## Provided material:
┏━━
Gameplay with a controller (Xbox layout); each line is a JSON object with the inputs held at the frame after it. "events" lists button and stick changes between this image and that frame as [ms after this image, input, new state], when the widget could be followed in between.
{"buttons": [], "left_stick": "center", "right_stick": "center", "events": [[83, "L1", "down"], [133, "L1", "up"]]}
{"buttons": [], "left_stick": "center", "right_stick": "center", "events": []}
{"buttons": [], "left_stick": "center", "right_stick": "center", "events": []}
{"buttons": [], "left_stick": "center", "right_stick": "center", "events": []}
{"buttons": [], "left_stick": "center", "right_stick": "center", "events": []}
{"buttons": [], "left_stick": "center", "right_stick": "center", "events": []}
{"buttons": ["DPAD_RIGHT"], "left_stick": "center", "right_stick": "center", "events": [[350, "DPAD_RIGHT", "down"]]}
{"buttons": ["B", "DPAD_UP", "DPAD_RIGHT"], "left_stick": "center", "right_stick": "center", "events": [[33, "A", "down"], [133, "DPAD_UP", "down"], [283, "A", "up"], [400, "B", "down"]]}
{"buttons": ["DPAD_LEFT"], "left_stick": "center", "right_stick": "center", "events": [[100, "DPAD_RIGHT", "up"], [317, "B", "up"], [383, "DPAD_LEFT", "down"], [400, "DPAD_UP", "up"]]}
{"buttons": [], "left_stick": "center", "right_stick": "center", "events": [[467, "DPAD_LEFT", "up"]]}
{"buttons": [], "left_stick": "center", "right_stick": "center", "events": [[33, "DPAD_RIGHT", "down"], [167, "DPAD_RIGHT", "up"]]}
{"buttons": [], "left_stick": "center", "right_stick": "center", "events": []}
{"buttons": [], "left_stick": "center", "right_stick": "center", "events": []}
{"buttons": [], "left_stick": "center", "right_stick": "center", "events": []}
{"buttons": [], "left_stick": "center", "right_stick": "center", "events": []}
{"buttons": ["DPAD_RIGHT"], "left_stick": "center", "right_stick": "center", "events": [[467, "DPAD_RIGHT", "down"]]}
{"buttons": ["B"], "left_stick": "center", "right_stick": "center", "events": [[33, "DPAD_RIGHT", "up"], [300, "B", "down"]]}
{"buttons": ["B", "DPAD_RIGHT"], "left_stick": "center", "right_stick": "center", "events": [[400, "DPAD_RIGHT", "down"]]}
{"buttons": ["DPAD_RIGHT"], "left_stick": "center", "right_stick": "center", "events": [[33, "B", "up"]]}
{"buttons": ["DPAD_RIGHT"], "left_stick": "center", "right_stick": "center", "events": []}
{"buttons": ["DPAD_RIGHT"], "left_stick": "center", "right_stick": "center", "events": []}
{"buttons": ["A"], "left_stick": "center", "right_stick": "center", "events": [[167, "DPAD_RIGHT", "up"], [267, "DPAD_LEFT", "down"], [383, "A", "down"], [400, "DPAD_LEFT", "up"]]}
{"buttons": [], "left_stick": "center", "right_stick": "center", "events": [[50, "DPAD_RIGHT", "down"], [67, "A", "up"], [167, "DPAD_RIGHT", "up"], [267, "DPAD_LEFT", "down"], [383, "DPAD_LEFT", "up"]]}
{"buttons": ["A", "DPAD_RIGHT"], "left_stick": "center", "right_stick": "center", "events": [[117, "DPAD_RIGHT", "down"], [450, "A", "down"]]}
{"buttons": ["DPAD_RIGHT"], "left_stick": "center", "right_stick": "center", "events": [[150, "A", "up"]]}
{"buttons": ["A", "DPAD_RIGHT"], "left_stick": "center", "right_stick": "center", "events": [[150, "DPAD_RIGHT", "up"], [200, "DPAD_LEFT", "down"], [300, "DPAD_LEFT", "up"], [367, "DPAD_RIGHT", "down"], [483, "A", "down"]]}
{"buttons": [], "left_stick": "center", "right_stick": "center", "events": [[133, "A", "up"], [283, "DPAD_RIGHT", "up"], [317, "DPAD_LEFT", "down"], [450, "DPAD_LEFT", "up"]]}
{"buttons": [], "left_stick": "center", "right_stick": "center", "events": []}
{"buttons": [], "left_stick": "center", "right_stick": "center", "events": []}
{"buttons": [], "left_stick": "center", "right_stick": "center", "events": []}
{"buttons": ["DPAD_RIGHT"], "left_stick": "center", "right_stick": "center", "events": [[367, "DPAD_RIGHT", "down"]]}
┗━━
## Exercise prompt:
The required answer is every line of the data, duplicated exactly.

## Solution to the exercise:
Gameplay with a controller (Xbox layout); each line is a JSON object with the inputs held at the frame after it. "events" lists button and stick changes between this image and that frame as [ms after this image, input, new state], when the widget could be followed in between.
{"buttons": [], "left_stick": "center", "right_stick": "center", "events": [[83, "L1", "down"], [133, "L1", "up"]]}
{"buttons": [], "left_stick": "center", "right_stick": "center", "events": []}
{"buttons": [], "left_stick": "center", "right_stick": "center", "events": []}
{"buttons": [], "left_stick": "center", "right_stick": "center", "events": []}
{"buttons": [], "left_stick": "center", "right_stick": "center", "events": []}
{"buttons": [], "left_stick": "center", "right_stick": "center", "events": []}
{"buttons": ["DPAD_RIGHT"], "left_stick": "center", "right_stick": "center", "events": [[350, "DPAD_RIGHT", "down"]]}
{"buttons": ["B", "DPAD_UP", "DPAD_RIGHT"], "left_stick": "center", "right_stick": "center", "events": [[33, "A", "down"], [133, "DPAD_UP", "down"], [283, "A", "up"], [400, "B", "down"]]}
{"buttons": ["DPAD_LEFT"], "left_stick": "center", "right_stick": "center", "events": [[100, "DPAD_RIGHT", "up"], [317, "B", "up"], [383, "DPAD_LEFT", "down"], [400, "DPAD_UP", "up"]]}
{"buttons": [], "left_stick": "center", "right_stick": "center", "events": [[467, "DPAD_LEFT", "up"]]}
{"buttons": [], "left_stick": "center", "right_stick": "center", "events": [[33, "DPAD_RIGHT", "down"], [167, "DPAD_RIGHT", "up"]]}
{"buttons": [], "left_stick": "center", "right_stick": "center", "events": []}
{"buttons": [], "left_stick": "center", "right_stick": "center", "events": []}
{"buttons": [], "left_stick": "center", "right_stick": "center", "events": []}
{"buttons": [], "left_stick": "center", "right_stick": "center", "events": []}
{"buttons": ["DPAD_RIGHT"], "left_stick": "center", "right_stick": "center", "events": [[467, "DPAD_RIGHT", "down"]]}
{"buttons": ["B"], "left_stick": "center", "right_stick": "center", "events": [[33, "DPAD_RIGHT", "up"], [300, "B", "down"]]}
{"buttons": ["B", "DPAD_RIGHT"], "left_stick": "center", "right_stick": "center", "events": [[400, "DPAD_RIGHT", "down"]]}
{"buttons": ["DPAD_RIGHT"], "left_stick": "center", "right_stick": "center", "events": [[33, "B", "up"]]}
{"buttons": ["DPAD_RIGHT"], "left_stick": "center", "right_stick": "center", "events": []}
{"buttons": ["DPAD_RIGHT"], "left_stick": "center", "right_stick": "center", "events": []}
{"buttons": ["A"], "left_stick": "center", "right_stick": "center", "events": [[167, "DPAD_RIGHT", "up"], [267, "DPAD_LEFT", "down"], [383, "A", "down"], [400, "DPAD_LEFT", "up"]]}
{"buttons": [], "left_stick": "center", "right_stick": "center", "events": [[50, "DPAD_RIGHT", "down"], [67, "A", "up"], [167, "DPAD_RIGHT", "up"], [267, "DPAD_LEFT", "down"], [383, "DPAD_LEFT", "up"]]}
{"buttons": ["A", "DPAD_RIGHT"], "left_stick": "center", "right_stick": "center", "events": [[117, "DPAD_RIGHT", "down"], [450, "A", "down"]]}
{"buttons": ["DPAD_RIGHT"], "left_stick": "center", "right_stick": "center", "events": [[150, "A", "up"]]}
{"buttons": ["A", "DPAD_RIGHT"], "left_stick": "center", "right_stick": "center", "events": [[150, "DPAD_RIGHT", "up"], [200, "DPAD_LEFT", "down"], [300, "DPAD_LEFT", "up"], [367, "DPAD_RIGHT", "down"], [483, "A", "down"]]}
{"buttons": [], "left_stick": "center", "right_stick": "center", "events": [[133, "A", "up"], [283, "DPAD_RIGHT", "up"], [317, "DPAD_LEFT", "down"], [450, "DPAD_LEFT", "up"]]}
{"buttons": [], "left_stick": "center", "right_stick": "center", "events": []}
{"buttons": [], "left_stick": "center", "right_stick": "center", "events": []}
{"buttons": [], "left_stick": "center", "right_stick": "center", "events": []}
{"buttons": ["DPAD_RIGHT"], "left_stick": "center", "right_stick": "center", "events": [[367, "DPAD_RIGHT", "down"]]}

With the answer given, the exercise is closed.